Three weeks later, after a party at the Dorchester, Pamela found herself sheltering in Ave's apartment at three o'clock in the morning. Wave after wave of German bombers were flying over London. Nearly five hundred that night. They watched the flames go up all around them and fell into a frantic bout of lovemaking, tearing at each other's clothes. It was, Pamela told herself, the survival instinct. The Dorchester was considered the safest building in London, but Pamela had no desire to be safe. That was the start of her life of dancing on the grave's edge.

“How's Little Winston?” Ave asked now, releasing her with a faintly sardonic lift to his mouth. He was grayer, more lined, she thought. The three decades between them were increasingly obvious.

“Thriving. Nanny stuffs him with so many good things, he doesn't know what war is.”

“Then he's lucky. You wouldn't believe the scenes I've witnessed in Russia, the past few months.” His expression darkened. “Makes you feel that a lifetime will never be long enough to atone for the things you've always taken for granted. Food. Heat. The assurance you won't be killed when you're forced to go hunt for either.”

“How dreadful for you,” she murmured.

He studied her. “You missed the point, Pammie. It's terrible for the
others
. Never for
me
. I've been safe all my life, and only lately have I learned to despise myself for it.”

“Lord! You sound like Gil Winant,” she said petulantly. “As though you weren't enjoying every
minute
of this war! It's the most glorious time of our lives, Ave!”

“Pamela. Haven't your new friends taught you about suffering?”

“My new friends?” she faltered.

“I hear you've been running around with the CBS news boys. Ed Murrow,” Ave said neutrally. “Seems to me he takes nothing for granted. Except possibly his wife.”

She felt a chill finger her spine. “Don't be silly, Ave. We're just good chums. That's all.”

He offered her his sudden audacious smile. “Let's not lie to each other, my dear. Our time together is so short as it is.”

“Averell—” She clutched at his sleeve, suddenly terrified. If he cut off her rent in Grosvenor Square—if he stopped telling her all the delicious gossip she knew so well how to sell—

“Ambassador,” said a voice from the doorway.

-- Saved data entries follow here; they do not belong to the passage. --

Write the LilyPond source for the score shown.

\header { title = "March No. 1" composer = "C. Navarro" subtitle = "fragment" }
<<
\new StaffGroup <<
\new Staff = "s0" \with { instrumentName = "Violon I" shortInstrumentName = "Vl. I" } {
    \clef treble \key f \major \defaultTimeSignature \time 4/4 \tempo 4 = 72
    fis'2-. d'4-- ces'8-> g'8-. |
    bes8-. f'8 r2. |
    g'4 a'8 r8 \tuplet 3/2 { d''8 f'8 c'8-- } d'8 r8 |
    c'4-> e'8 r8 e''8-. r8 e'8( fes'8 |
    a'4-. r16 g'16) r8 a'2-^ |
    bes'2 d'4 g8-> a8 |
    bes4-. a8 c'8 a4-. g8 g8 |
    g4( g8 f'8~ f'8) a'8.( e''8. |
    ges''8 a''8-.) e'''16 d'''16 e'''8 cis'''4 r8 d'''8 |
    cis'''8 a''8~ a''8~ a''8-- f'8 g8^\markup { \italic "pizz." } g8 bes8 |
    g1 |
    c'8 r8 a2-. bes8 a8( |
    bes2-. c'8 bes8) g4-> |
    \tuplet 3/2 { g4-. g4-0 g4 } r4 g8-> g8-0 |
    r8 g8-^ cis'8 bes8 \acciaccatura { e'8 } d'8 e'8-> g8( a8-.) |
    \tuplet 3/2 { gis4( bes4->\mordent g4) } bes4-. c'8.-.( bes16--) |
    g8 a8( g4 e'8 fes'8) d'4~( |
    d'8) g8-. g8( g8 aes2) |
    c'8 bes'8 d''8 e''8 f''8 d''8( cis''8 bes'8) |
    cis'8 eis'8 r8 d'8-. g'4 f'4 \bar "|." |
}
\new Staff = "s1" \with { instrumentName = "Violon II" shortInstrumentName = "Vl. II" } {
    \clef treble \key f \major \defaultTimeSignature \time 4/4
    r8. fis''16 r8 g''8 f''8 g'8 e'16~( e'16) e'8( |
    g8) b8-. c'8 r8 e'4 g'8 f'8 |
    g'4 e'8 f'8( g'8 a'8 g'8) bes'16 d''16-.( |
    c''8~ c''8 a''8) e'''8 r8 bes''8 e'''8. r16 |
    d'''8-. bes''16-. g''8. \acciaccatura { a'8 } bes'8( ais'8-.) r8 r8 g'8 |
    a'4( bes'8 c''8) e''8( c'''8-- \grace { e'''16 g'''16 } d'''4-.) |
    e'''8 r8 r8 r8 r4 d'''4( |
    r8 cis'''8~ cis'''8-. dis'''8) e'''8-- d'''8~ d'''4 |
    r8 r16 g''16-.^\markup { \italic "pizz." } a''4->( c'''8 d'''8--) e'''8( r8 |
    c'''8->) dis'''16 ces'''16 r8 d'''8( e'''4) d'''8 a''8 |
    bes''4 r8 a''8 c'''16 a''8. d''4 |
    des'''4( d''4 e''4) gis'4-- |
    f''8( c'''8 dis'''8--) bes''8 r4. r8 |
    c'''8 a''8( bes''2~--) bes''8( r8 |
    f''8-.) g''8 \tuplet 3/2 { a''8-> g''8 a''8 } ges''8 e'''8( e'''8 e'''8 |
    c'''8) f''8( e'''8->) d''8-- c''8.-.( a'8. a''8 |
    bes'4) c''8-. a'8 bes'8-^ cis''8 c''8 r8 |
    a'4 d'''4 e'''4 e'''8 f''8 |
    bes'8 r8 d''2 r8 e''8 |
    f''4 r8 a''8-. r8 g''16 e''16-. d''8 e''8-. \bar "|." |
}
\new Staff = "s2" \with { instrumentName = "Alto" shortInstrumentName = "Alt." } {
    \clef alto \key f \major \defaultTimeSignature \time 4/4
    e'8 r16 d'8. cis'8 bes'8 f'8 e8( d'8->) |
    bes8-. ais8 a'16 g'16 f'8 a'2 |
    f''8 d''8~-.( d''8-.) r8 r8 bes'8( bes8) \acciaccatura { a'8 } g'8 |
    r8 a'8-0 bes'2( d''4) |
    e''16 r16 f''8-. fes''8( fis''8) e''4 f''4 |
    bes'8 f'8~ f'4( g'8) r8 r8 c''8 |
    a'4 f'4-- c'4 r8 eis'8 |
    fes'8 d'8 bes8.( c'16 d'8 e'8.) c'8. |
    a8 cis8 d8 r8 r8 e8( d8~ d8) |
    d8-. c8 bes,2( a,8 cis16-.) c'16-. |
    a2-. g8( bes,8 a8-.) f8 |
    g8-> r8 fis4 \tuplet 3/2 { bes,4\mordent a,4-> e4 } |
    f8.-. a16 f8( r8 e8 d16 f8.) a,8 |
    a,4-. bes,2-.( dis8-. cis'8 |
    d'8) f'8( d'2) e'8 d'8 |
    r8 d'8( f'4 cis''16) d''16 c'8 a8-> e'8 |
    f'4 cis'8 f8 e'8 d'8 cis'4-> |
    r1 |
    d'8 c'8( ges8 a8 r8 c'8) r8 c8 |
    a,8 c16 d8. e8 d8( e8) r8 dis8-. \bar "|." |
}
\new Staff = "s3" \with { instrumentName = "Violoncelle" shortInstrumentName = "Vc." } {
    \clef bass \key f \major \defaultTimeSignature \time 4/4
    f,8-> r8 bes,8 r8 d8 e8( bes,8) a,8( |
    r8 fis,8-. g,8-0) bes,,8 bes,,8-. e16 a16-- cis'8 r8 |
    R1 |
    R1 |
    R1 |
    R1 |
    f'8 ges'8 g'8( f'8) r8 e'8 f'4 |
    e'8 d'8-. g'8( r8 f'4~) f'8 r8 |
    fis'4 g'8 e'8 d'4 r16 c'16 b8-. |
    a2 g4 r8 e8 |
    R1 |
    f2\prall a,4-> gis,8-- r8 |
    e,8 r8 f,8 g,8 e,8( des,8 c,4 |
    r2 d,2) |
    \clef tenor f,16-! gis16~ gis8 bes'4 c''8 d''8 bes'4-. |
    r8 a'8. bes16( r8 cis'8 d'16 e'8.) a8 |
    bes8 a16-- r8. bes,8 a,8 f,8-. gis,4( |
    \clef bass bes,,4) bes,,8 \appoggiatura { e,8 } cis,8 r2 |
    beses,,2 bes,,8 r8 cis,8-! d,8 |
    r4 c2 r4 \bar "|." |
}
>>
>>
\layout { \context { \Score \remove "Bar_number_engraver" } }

Pamela glanced over and saw Michael Hudson. He still wore his overcoat and held his hat in his hand. He had clearly come from the American legation, and at such an hour . . . She searched his face for some hint of the trouble, but his expression was carefully wooden. He refused to meet her eyes. She might have been invisible. Some other woman kept at great expense by Averell Harriman. Was it only last night he'd carried her up to her room in Giza?

Damn.
Now she would have to explain to Michael—

“The Soviet Foreign Minister—Mr. Molotov—has arrived at our embassy. He's asking for you,” Hudson said.

—

I
T WAS A
FEW MINUTES
after midnight, somewhere over the Trans-Jordan, when they picked up the pair of Messerschmitt Bf 110s, the heavy night fighters of the Luftwaffe. The German planes announced their presence with a strafing burst that fell harmlessly short of the Sow but got Ian's attention all the same. He had been dozing before the staccato fire punctuated the steady throb of the propeller. The Messerschmitts came in from the north, off the Mediterranean, dividing their attention and killing force as they bore down on Dutch's tail.